Treatment response: Multiple institution- and population-based studies show that women have improved survival compared to men with treatment for non-small cell lung cancer, regardless of age, stage, therapeutic modality, or the type of cancer. Women experience a survival advantage with surgery for early stage lung cancer, and with radiation and/or chemotherapy treatments for advanced lung cancer.

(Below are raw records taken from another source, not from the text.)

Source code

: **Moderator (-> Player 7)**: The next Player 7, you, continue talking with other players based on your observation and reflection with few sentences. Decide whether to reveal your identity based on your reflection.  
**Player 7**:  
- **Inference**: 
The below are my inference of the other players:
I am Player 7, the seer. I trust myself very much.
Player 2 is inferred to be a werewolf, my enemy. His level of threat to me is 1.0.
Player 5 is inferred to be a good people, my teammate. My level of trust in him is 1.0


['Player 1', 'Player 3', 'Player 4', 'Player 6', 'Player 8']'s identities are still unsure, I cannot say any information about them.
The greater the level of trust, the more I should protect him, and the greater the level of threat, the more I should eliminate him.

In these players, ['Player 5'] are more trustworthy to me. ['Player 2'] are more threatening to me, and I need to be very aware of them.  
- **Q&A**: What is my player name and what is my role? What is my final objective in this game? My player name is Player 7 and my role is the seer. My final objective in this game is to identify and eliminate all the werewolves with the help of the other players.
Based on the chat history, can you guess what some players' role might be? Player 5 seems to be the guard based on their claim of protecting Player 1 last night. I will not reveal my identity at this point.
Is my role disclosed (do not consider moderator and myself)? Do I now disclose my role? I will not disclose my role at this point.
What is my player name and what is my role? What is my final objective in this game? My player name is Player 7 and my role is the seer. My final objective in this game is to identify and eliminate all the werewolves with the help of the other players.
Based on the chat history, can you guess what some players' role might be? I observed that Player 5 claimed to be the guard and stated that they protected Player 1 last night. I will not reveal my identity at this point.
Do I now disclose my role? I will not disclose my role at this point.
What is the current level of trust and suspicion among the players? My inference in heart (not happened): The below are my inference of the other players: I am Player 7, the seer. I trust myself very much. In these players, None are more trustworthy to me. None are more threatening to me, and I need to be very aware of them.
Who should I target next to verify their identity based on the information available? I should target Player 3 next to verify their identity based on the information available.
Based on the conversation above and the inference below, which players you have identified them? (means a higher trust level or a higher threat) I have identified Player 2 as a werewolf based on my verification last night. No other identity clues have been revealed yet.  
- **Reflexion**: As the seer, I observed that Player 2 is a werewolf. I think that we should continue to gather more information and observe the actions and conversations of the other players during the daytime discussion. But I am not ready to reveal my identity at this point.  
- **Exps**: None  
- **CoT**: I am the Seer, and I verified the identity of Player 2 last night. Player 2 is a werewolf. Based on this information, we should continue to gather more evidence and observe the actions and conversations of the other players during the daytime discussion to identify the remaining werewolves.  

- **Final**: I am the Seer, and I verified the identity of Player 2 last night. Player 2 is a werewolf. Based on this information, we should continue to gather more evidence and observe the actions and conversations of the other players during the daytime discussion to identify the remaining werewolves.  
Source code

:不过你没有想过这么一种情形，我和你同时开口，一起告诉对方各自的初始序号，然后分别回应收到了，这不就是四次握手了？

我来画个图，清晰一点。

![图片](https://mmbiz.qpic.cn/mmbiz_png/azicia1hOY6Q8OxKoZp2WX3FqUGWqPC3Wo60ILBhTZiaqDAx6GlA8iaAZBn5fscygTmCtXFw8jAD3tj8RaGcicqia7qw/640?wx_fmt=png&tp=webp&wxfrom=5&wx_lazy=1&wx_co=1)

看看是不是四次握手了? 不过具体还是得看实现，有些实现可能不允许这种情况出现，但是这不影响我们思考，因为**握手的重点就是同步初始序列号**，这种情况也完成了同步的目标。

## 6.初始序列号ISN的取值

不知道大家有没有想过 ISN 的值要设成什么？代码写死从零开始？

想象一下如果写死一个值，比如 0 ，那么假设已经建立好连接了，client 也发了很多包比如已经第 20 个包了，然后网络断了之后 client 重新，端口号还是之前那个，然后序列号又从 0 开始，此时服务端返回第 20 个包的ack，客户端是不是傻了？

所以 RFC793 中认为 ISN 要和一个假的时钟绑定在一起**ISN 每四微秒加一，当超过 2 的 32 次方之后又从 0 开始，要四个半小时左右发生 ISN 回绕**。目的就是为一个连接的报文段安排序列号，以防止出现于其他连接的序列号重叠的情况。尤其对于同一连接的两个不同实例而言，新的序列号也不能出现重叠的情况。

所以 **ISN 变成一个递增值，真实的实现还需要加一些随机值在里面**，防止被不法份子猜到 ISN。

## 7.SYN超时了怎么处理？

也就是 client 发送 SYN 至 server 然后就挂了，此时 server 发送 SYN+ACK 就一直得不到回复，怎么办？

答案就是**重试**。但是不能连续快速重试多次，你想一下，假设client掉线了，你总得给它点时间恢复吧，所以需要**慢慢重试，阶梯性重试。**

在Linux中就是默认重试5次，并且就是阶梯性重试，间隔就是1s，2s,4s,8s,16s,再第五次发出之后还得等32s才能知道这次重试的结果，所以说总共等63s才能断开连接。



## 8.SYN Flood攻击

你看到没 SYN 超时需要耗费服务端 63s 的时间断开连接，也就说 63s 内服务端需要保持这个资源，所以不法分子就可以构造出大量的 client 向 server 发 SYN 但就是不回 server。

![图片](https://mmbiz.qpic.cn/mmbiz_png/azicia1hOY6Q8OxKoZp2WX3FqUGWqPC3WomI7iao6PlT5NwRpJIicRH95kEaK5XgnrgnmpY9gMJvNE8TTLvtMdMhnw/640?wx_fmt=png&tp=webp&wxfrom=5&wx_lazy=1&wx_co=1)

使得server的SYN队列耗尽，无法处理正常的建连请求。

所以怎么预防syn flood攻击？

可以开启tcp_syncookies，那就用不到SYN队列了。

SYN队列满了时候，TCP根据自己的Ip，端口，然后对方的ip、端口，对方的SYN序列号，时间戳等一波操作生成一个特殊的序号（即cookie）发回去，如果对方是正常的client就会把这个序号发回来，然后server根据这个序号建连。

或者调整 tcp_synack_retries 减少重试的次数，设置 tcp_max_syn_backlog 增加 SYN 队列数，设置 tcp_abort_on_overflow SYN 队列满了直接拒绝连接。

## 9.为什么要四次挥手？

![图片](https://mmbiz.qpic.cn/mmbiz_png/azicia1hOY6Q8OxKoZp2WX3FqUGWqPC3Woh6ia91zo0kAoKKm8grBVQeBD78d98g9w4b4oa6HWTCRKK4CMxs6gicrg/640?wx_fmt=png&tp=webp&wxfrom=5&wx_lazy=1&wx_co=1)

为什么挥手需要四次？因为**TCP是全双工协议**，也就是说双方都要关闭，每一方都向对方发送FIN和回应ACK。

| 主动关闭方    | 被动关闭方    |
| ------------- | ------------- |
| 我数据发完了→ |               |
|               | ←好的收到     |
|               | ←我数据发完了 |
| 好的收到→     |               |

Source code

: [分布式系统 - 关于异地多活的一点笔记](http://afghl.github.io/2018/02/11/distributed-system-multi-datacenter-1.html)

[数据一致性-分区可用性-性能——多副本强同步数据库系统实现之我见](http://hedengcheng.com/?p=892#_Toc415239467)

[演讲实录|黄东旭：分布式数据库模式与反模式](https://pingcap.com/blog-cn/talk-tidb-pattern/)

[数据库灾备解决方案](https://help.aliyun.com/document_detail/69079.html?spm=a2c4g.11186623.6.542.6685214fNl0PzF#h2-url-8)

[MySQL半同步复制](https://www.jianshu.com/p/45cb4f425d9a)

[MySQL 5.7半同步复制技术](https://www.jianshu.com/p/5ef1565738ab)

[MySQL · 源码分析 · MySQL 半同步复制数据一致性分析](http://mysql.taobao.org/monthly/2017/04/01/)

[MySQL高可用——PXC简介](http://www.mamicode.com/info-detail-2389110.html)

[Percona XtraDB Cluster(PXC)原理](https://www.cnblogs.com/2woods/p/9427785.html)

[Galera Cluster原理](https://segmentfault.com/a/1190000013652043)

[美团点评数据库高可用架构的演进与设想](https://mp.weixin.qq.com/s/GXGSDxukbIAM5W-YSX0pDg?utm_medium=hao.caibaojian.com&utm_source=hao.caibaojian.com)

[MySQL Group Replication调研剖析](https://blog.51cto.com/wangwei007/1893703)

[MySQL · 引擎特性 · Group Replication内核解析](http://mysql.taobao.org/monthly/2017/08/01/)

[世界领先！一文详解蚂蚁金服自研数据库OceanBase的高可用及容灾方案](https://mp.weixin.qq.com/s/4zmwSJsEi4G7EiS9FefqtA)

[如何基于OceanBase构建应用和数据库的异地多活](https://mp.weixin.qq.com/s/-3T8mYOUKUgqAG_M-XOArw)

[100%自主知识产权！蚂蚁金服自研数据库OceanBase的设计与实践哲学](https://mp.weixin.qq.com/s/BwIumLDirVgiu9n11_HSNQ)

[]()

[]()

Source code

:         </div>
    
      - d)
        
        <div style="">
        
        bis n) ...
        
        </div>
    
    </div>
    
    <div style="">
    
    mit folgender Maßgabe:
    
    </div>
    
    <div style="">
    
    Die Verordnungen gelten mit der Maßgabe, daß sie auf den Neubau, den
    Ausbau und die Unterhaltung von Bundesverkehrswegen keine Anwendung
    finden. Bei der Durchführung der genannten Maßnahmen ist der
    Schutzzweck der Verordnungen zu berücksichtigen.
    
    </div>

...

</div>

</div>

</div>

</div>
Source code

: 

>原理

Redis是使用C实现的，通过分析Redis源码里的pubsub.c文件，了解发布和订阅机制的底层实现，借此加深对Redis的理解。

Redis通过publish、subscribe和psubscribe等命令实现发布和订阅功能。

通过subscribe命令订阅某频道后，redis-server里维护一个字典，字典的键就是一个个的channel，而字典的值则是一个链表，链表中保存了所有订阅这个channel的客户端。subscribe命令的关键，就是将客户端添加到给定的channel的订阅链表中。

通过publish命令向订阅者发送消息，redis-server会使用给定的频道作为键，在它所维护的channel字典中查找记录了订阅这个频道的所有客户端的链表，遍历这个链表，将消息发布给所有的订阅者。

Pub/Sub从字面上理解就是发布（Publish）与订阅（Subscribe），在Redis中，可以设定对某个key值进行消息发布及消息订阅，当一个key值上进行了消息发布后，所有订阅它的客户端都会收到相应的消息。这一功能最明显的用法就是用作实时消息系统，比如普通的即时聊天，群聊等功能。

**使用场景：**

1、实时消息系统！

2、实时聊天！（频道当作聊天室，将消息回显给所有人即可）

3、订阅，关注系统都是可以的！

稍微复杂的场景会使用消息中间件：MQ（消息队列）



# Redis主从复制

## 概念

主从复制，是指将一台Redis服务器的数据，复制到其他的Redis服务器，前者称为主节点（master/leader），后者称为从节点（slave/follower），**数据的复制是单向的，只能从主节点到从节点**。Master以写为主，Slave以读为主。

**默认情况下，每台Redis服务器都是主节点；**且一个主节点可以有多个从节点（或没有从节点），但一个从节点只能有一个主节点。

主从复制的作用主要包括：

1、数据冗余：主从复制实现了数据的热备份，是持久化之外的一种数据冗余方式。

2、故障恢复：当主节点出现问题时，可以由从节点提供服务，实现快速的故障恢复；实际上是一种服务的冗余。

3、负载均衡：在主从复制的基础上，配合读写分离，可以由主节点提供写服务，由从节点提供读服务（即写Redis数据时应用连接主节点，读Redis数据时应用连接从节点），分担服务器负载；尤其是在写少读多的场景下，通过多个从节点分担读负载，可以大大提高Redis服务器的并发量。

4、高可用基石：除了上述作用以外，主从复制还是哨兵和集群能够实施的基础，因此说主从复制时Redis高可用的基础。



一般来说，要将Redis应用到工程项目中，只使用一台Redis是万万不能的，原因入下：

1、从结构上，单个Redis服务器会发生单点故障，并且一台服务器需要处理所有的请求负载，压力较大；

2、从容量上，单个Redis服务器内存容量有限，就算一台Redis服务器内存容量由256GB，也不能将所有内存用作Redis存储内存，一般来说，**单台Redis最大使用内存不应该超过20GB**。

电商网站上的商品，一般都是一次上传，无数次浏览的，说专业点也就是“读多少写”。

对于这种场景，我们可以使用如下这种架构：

Effects of Diagnosis on Women

The diagnosis of lung cancer can be frightening and difficult for women and their loved ones. Mount Sinai Health System offers hope, diagnosis, treatment, community outreach, education, social support, and research in the area of lung cancer in women.

We offer the following support groups, meetings, and educational conferences to patients and their caregivers, family, and friends:

Nonsmokers: While lung cancer is typically associated with smoking, one in five women with lung cancer has never smoked. We offer support groups, education, genetic testing, and the latest therapy options for nonsmokers who have been diagnosed with lung cancer along with other patients with lung cancer.

Smokers: Many patients who smoke strongly consider smoking cessation once they have a diagnosis of lung cancer. We offer medication and information regarding smoking cessation programs, nutrition, support groups, education, genetic testing, and the latest therapy options for smokers and other patients with lung cancer.

Women’s health: Through the Women’s Lung Cancer Program at Mount Sinai we connect patients with surgeons and oncologists specializing in lung cancer, based on the patient’s preference for a gender-specific specialist. We also offer access to Mount Sinai Women’s Health Services, including a variety of medical and social service programs dedicated to issues in women’s health.


Both early and some later stage lung cancers may be amenable to a minimally invasive surgery known as video assisted thoracic surgery (VATS). For this surgery, we make three one-inch incisions on the side of the chest. With these incisions, we can perform the dissection necessary to remove the entire tumor, a section of lung if needed, and associated lymph nodes. In addition to favorable cosmetic incisions, VATS surgery results in decreased pain and a shorter hospital stay. In addition there are other lung cancer treatments available.